Leveraging Large-Scale Face Datasets for Deep Periocular Recognition via Ocular Cropping
Fernando Alonso-Fernandez, Kevin Hernandez-Diaz, Jose Maria Buades Rubio, Josef Bigun
TL;DR
This work investigates periocular recognition by leveraging $1.907572\times 10^6$ ocular crops from VGGFace2 to train three CNN backbones of varying depth ($1.24\times 10^6$, $3.5\times 10^6$, and $25.6\times 10^6$ parameters). It evaluates ocular-based representations on both unconstrained VGGFace2-Pose and controlled UFPR-Periocular datasets, finding EERs in the range $9-15\%$ for VGG2-Pose and $1-2\%$ on UFPR, with fusion of MobileNetv2 and ResNet50 providing notable gains and approaching state-of-the-art on UFPR. The study reveals that ImageNet pretraining generally yields better starting points than fine-tuning face-recognition models for ocular data, and that network fusion can yield robust improvements across conditions.
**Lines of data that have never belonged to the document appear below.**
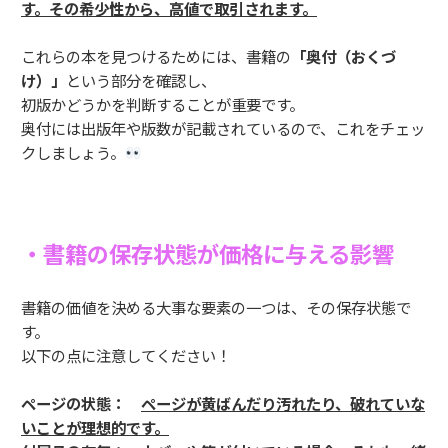
す。その希少性から、高値で取引されます。
これらの本を見つけるためには、書籍の
「奥付（おくづ
け）」
という部分を確認し、
初版かどうかを判断することが重要です。
奥付には出版年や版数が記載されているので、これをチェッ
クしましょう。
・書籍の保存状態が価格に与える影響
書籍の価値を決める大事な要素の一つは、その保存状態で
す。
以下の点に注意してください！
ページの状態：
ページが黄ばんだり汚れたり、破れていな
いことが理想的です。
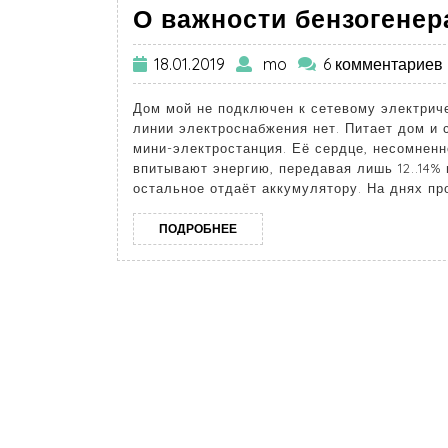
О важности бензогенер
18.01.2019
mo
6 комментариев
Дом мой не подключен к сетевому электриче
линии электроснабжения нет. Питает дом и
мини-электростанция. Её сердце, несомненн
впитывают энергию, передавая лишь 12..14% 
остальное отдаёт аккумулятору. На днях пр
ПОДРОБНЕЕ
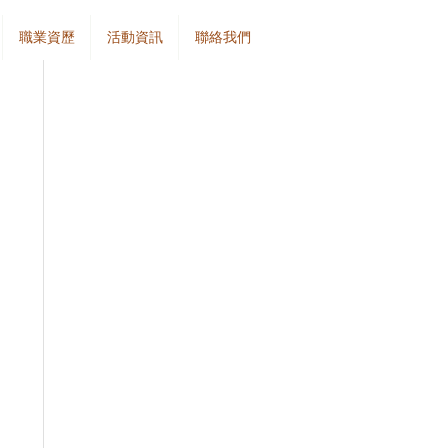
職業資歷
活動資訊
聯絡我們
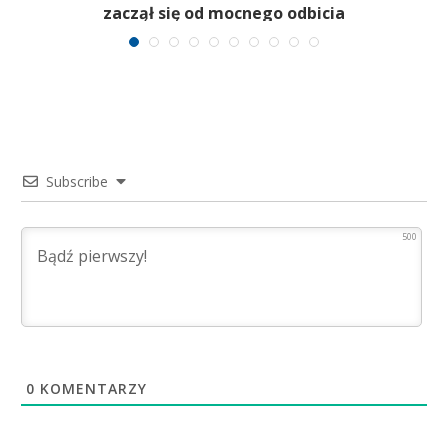
zaczął się od mocnego odbicia
Subscribe
500
0
KOMENTARZY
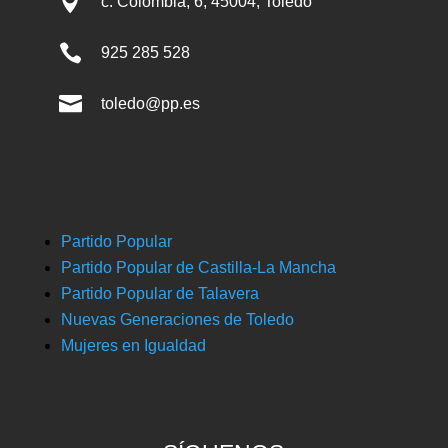

c. Colombia, 6, 45004, Toledo

925 285 528

toledo@pp.es
Partido Popular
Partido Popular de Castilla-La Mancha
Partido Popular de Talavera
Nuevas Generaciones de Toledo
Mujeres en Igualdad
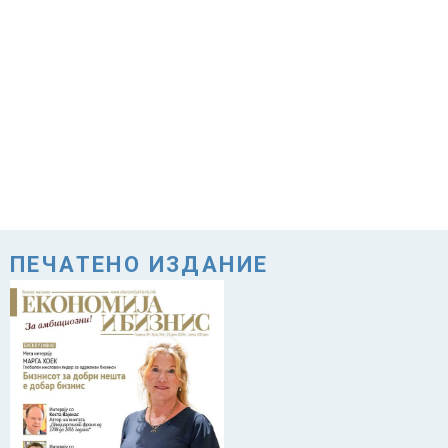
ПЕЧАТЕНО ИЗДАНИЕ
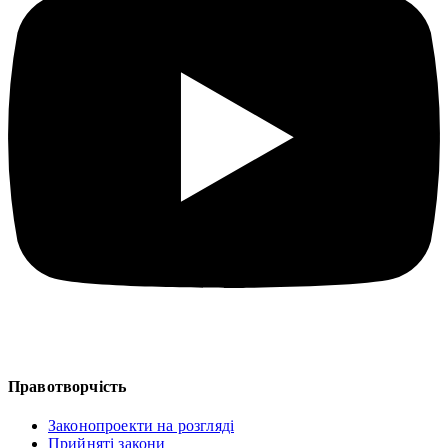
Правотворчість
Законопроекти на розгляді
Прийняті закони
Overall, the results demonstrate the viability of using large-scale face datasets to learn periocular representations and identify practical paths for further gains, such as margin-based losses and cross-dataset sequential fine-tuning.
Abstract
We focus on ocular biometrics, specifically the periocular region (the area around the eye), which offers high discrimination and minimal acquisition constraints. We evaluate three Convolutional Neural Network architectures of varying depth and complexity to assess their effectiveness for periocular recognition. The networks are trained on 1,907,572 ocular crops extracted from the large-scale VGGFace2 database. This significantly contrasts with existing works, which typically rely on small-scale periocular datasets for training having only a few thousand images. Experiments are conducted with ocular images from VGGFace2-Pose, a subset of VGGFace2 containing in-the-wild face images, and the UFPR-Periocular database, which consists of selfies captured via mobile devices with user guidance on the screen. Due to the uncontrolled conditions of VGGFace2, the Equal Error Rates (EERs) obtained with ocular crops range from 9-15%, noticeably higher than the 3-6% EERs achieved using full-face images. In contrast, UFPR-Periocular yields significantly better performance (EERs of 1-2%), thanks to higher image quality and more consistent acquisition protocols. To the best of our knowledge, these are the lowest reported EERs on the UFPR dataset to date.